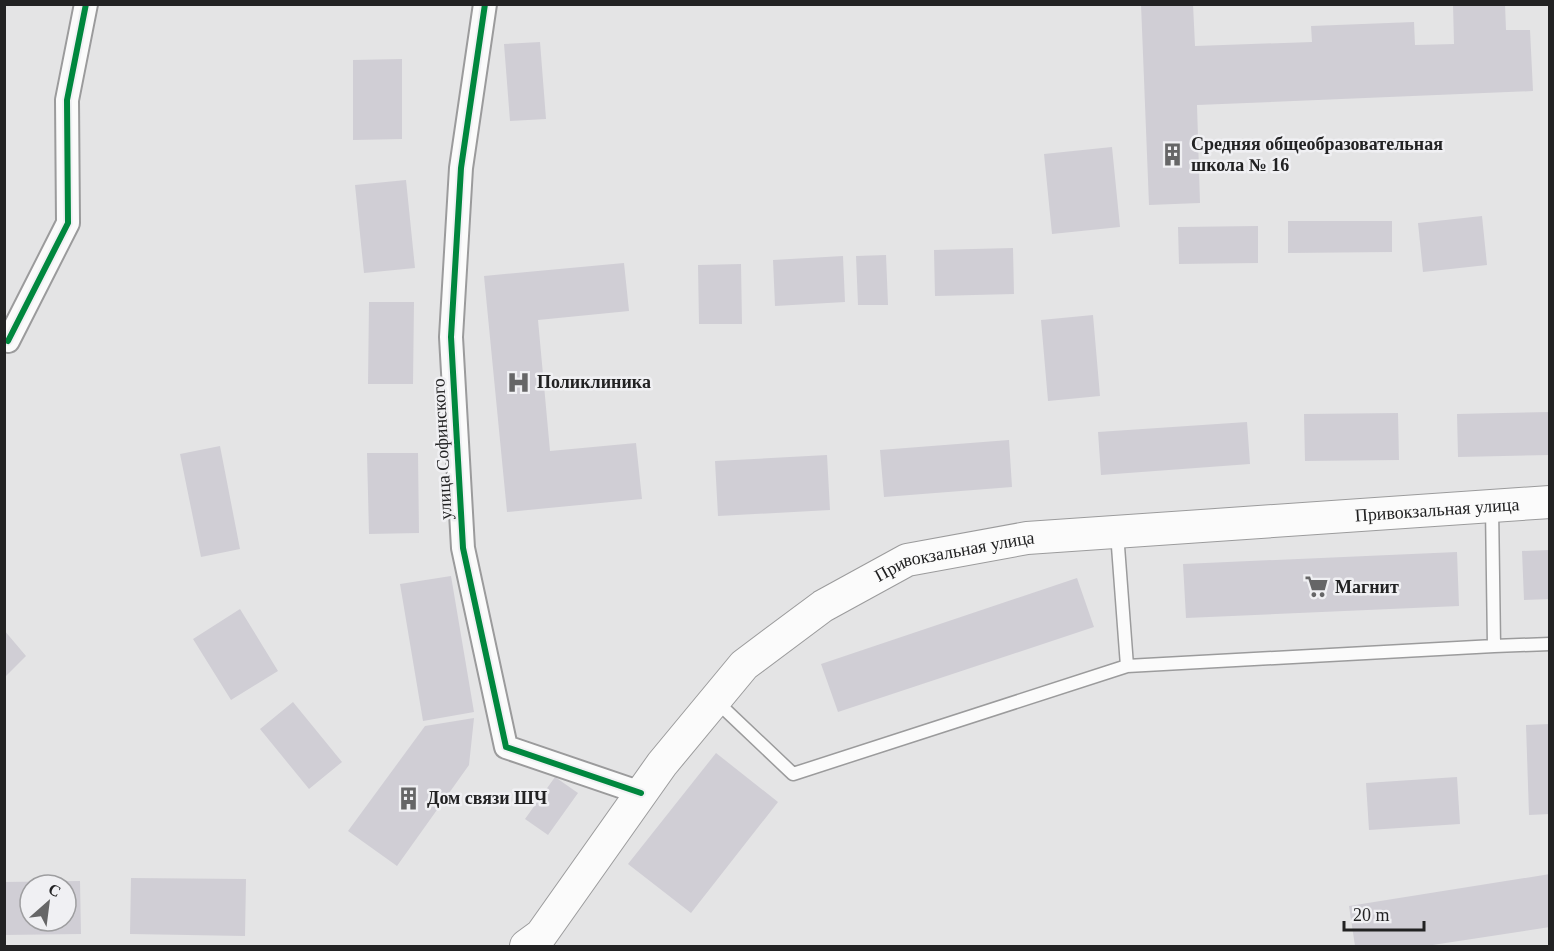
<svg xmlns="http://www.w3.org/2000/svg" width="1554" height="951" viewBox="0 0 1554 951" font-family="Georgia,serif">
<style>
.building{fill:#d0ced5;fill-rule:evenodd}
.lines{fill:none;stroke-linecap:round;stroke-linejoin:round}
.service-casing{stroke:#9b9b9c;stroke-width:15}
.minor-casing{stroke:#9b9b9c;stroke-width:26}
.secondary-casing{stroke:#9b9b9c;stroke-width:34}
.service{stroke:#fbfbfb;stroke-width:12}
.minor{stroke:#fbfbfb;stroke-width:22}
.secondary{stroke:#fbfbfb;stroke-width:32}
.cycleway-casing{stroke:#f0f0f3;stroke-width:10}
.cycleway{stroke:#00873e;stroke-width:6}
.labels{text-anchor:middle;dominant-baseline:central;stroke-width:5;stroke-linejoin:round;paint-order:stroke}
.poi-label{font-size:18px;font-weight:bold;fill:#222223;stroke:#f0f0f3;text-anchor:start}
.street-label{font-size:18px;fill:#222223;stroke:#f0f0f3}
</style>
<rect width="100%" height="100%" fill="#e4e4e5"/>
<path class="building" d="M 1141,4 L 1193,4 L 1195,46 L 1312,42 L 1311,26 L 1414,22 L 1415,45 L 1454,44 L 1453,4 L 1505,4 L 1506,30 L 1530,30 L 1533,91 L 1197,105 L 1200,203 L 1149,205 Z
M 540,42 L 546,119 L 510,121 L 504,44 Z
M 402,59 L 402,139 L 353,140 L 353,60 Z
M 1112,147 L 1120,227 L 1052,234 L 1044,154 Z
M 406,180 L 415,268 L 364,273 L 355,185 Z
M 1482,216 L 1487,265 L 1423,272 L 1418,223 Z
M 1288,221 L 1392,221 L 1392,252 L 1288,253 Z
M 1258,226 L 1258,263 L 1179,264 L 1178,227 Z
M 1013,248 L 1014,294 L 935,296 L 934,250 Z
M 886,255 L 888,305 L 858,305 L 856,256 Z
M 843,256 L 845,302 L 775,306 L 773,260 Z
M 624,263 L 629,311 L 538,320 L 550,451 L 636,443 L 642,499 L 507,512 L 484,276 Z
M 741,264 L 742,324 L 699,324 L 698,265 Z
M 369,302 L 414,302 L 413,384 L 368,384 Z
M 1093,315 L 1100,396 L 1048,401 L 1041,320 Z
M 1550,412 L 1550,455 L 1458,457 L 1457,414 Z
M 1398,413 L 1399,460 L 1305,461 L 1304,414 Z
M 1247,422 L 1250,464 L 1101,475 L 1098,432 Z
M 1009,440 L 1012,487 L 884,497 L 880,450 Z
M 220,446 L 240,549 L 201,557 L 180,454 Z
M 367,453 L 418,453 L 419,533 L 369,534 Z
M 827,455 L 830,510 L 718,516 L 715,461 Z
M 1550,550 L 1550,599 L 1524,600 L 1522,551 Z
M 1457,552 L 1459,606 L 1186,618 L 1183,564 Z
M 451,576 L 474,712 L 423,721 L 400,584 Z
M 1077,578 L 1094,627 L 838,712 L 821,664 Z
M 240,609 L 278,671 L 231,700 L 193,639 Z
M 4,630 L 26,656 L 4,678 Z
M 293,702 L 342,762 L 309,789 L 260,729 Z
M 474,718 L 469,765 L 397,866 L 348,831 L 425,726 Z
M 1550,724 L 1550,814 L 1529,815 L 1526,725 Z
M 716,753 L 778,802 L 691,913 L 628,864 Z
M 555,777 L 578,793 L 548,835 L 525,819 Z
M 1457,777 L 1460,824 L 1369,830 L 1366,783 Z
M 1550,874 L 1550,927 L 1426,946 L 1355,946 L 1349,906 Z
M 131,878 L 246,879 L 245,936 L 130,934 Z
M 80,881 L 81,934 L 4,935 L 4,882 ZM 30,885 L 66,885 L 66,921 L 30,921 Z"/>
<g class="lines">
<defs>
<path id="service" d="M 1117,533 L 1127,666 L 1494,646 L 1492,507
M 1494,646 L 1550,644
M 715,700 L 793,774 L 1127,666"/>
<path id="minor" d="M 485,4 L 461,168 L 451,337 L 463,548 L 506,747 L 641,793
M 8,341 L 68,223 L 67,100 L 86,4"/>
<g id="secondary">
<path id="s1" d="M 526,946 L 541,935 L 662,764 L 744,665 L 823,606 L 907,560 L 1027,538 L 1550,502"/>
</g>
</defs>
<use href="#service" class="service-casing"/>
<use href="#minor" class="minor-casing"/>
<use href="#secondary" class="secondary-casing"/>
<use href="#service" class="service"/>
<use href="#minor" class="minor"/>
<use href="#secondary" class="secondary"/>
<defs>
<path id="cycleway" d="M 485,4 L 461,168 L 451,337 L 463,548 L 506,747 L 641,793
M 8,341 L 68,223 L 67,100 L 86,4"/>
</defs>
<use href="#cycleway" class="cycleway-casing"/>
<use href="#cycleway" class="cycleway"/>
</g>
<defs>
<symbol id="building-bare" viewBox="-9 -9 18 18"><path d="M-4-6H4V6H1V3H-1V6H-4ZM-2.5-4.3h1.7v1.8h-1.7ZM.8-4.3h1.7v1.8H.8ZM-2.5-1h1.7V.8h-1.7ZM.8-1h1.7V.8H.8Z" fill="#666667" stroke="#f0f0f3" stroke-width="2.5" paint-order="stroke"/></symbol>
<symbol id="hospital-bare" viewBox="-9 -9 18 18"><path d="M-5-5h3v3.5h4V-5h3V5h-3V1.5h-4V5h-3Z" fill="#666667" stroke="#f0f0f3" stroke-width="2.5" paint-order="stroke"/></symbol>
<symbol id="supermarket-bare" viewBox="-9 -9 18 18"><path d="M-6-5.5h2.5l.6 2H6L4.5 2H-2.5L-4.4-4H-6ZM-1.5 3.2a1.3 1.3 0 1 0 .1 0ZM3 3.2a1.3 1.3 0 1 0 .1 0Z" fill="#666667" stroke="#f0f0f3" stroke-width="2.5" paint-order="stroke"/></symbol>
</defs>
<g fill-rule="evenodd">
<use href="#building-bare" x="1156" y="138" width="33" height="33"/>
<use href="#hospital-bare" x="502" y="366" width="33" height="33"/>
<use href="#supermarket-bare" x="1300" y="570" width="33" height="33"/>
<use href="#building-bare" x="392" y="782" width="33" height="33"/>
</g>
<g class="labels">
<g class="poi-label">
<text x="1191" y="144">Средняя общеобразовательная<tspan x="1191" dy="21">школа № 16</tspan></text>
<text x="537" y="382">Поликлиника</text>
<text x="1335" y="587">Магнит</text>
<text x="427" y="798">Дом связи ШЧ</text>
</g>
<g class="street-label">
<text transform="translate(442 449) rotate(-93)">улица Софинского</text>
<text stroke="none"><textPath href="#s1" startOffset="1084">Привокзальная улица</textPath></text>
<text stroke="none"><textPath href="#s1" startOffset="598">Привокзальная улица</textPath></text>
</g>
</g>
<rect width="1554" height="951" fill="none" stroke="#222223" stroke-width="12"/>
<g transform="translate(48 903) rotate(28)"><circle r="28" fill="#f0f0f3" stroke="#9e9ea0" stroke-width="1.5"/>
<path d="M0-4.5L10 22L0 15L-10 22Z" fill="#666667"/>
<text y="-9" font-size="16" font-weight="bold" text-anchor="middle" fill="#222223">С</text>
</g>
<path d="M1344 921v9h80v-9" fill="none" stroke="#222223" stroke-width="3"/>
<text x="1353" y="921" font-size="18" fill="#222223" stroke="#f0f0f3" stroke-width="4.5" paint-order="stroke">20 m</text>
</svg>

____

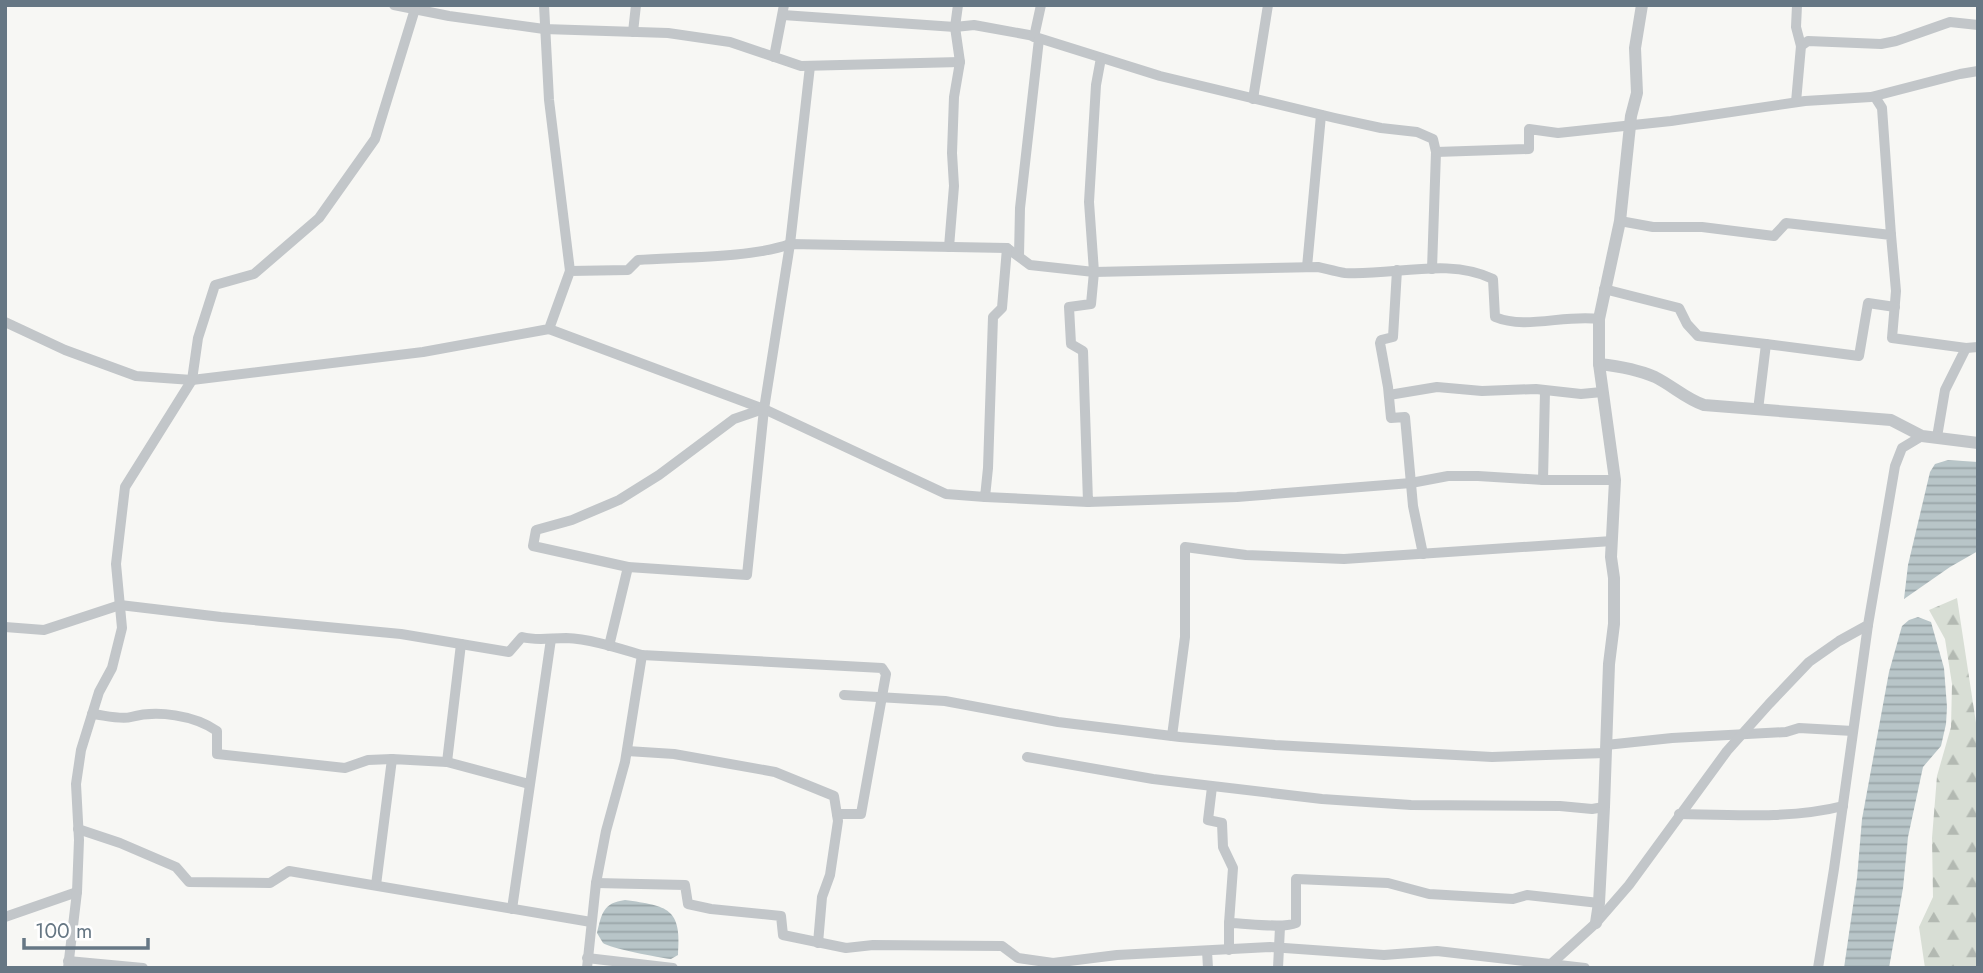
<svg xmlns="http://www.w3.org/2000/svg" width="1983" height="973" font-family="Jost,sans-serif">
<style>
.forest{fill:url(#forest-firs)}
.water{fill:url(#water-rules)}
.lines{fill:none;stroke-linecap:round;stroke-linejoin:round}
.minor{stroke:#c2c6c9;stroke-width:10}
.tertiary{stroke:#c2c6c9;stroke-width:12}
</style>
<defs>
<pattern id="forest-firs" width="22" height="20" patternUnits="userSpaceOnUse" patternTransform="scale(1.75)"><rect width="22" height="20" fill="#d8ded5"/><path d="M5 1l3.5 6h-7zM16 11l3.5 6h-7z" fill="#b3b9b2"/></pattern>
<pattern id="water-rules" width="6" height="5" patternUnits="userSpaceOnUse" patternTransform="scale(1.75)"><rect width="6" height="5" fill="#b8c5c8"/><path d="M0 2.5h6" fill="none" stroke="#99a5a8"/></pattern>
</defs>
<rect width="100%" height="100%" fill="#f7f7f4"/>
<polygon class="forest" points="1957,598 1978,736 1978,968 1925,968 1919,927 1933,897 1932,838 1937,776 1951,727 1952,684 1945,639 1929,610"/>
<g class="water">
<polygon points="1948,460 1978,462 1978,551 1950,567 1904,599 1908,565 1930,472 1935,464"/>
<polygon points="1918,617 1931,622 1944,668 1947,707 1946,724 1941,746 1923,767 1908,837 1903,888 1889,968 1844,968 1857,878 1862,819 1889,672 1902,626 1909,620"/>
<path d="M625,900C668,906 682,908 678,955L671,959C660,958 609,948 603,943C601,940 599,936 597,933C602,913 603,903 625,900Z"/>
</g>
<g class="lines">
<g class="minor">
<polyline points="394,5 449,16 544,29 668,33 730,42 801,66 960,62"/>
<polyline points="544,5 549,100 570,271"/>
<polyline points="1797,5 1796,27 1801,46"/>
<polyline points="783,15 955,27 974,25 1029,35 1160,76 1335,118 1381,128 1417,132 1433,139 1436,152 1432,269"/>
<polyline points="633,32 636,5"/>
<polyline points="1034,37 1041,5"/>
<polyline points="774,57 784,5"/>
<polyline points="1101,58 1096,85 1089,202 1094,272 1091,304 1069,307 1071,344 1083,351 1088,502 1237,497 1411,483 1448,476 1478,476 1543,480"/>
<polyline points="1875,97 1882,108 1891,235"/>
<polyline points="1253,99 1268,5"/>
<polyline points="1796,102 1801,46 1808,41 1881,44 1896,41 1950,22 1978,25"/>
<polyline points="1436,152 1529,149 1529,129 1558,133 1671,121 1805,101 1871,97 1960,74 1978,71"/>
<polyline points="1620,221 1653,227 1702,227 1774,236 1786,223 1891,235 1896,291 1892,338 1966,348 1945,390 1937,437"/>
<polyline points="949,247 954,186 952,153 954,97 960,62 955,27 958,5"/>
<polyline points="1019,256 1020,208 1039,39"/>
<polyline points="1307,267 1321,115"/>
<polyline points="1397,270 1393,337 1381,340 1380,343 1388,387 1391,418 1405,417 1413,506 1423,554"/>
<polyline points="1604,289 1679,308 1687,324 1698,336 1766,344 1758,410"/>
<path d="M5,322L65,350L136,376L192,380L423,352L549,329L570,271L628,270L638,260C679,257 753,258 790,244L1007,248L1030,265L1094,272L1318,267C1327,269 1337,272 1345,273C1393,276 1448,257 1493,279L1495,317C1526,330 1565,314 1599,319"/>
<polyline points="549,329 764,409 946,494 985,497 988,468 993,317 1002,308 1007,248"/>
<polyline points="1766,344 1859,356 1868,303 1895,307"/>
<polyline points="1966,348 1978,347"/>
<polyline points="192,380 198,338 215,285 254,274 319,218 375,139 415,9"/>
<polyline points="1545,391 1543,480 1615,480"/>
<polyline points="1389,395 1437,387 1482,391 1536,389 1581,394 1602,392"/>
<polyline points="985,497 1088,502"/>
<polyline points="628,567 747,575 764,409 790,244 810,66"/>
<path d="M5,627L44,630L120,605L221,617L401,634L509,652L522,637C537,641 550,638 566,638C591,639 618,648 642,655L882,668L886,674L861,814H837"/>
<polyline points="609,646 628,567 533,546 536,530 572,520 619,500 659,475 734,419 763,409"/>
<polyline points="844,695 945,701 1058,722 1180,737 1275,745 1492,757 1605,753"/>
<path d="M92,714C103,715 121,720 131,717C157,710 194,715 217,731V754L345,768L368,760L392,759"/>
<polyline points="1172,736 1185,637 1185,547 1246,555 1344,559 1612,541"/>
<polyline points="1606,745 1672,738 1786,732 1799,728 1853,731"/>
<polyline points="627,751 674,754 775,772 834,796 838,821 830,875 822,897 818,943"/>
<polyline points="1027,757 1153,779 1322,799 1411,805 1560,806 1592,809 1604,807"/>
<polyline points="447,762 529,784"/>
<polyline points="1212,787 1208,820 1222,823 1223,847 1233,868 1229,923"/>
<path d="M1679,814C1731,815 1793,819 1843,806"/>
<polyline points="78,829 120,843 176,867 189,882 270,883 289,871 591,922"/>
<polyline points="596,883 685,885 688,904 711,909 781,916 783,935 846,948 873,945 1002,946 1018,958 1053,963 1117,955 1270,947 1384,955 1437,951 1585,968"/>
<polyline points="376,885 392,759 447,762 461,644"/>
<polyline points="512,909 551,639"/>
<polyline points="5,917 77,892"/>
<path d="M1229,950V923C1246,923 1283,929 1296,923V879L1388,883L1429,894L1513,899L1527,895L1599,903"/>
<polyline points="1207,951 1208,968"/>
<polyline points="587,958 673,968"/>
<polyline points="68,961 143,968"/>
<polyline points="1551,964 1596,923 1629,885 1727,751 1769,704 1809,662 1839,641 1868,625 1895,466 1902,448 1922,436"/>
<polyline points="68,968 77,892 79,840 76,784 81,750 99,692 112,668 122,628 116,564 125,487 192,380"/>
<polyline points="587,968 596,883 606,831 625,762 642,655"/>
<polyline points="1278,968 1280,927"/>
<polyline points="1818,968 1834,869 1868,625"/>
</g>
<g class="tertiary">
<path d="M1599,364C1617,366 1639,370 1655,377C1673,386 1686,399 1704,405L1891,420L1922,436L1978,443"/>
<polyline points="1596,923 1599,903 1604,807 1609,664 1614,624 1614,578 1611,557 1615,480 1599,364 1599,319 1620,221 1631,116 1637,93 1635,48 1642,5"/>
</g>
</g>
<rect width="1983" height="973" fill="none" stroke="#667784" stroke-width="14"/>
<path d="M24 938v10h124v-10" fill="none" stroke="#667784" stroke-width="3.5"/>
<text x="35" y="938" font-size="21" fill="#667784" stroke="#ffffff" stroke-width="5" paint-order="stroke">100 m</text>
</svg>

____

Task goal. How many of the lines in the listing above hold the word "service"? Report only that figure.

Expected answer. 5